*DESCRIPTION OF THE TASK*: Starting at the line with "focal_mm: 6.86", return every line through the final one of the data, word for word. Pictures stay out.

*Camera settings data*:
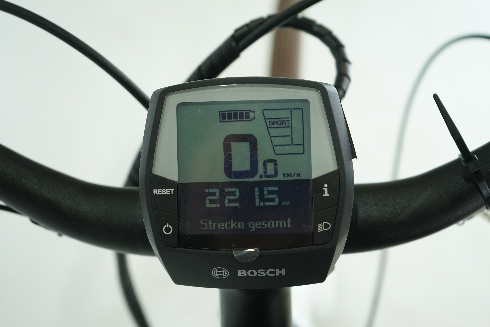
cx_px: 245
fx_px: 681
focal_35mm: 50
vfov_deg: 27.0
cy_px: 164
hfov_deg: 39.6
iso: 1600
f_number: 5.6
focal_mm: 50
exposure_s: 1/200
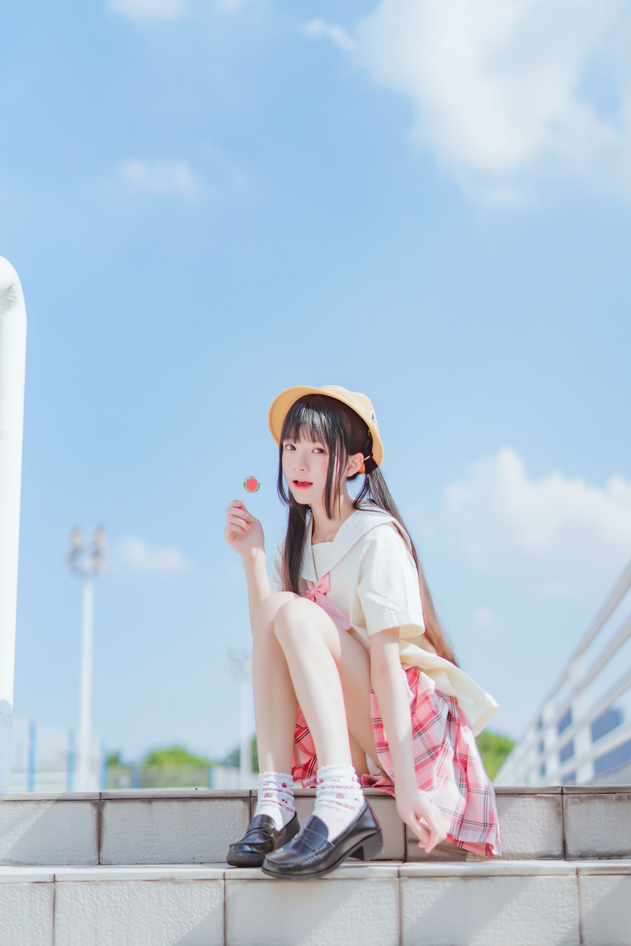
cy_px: 473
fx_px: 1314
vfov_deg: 39.6
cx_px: 316
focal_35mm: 50
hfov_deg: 27.0
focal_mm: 50
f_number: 1.4
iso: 100
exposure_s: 1/4000
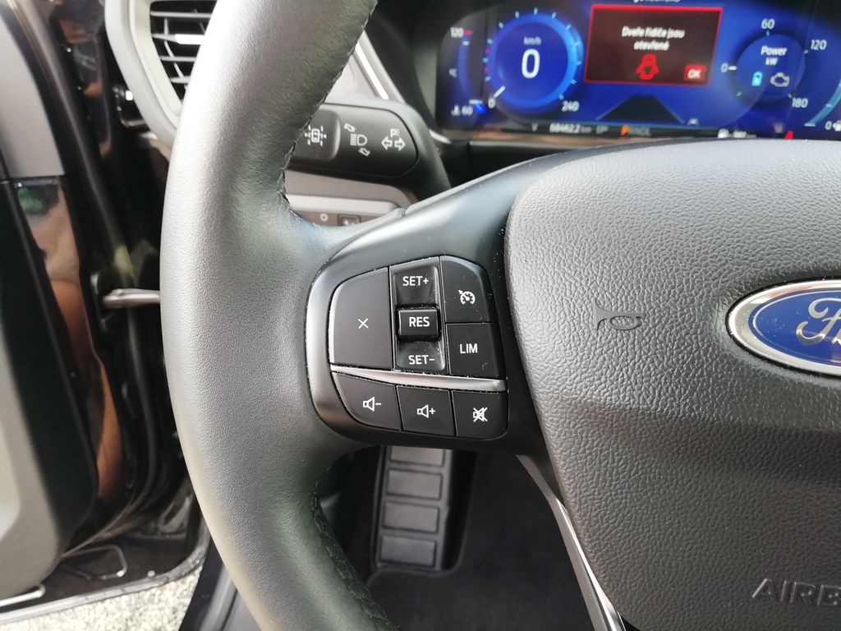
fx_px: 632
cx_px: 420
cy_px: 316
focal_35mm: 26
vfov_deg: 53.1
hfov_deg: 67.3
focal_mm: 3.21
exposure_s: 1/50
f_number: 2.2
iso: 80
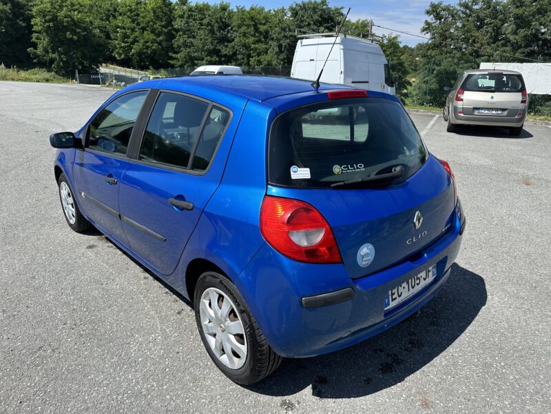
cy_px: 207
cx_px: 276
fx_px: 382
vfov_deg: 56.8
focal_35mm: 24
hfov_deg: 71.6
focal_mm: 6.86
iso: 80
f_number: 1.78
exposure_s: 1/3058
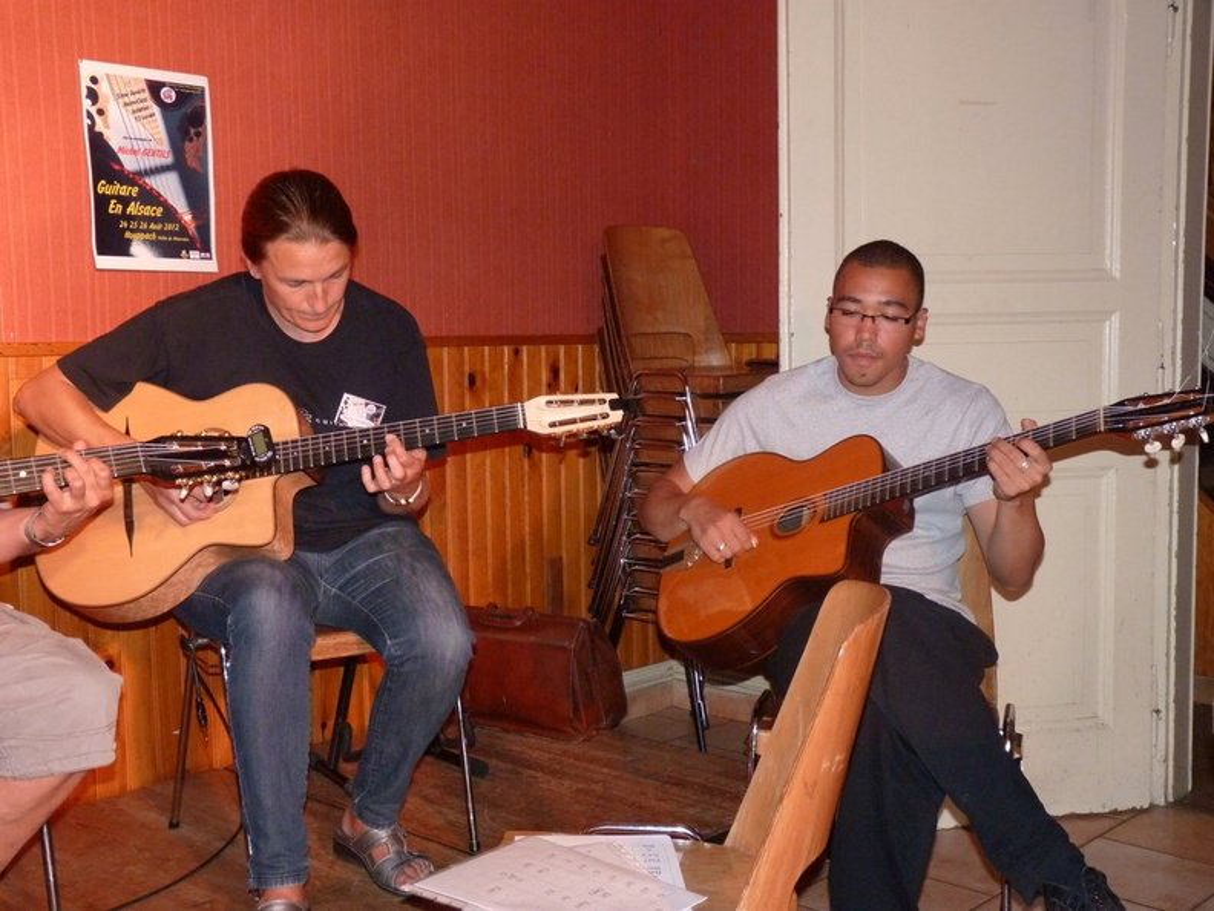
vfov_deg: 33.6
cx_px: 607
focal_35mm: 43
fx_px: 1508
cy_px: 456
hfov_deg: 43.9
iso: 400
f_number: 3
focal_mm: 7.6
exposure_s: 1/60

*ANSWER TO THE EXERCISE*:
focal_mm: 6.86
iso: 80
f_number: 1.78
exposure_s: 1/3058
vfov_deg: 33.6
cx_px: 607
focal_35mm: 43
fx_px: 1508
cy_px: 456
hfov_deg: 43.9
iso: 400
f_number: 3
focal_mm: 7.6
exposure_s: 1/60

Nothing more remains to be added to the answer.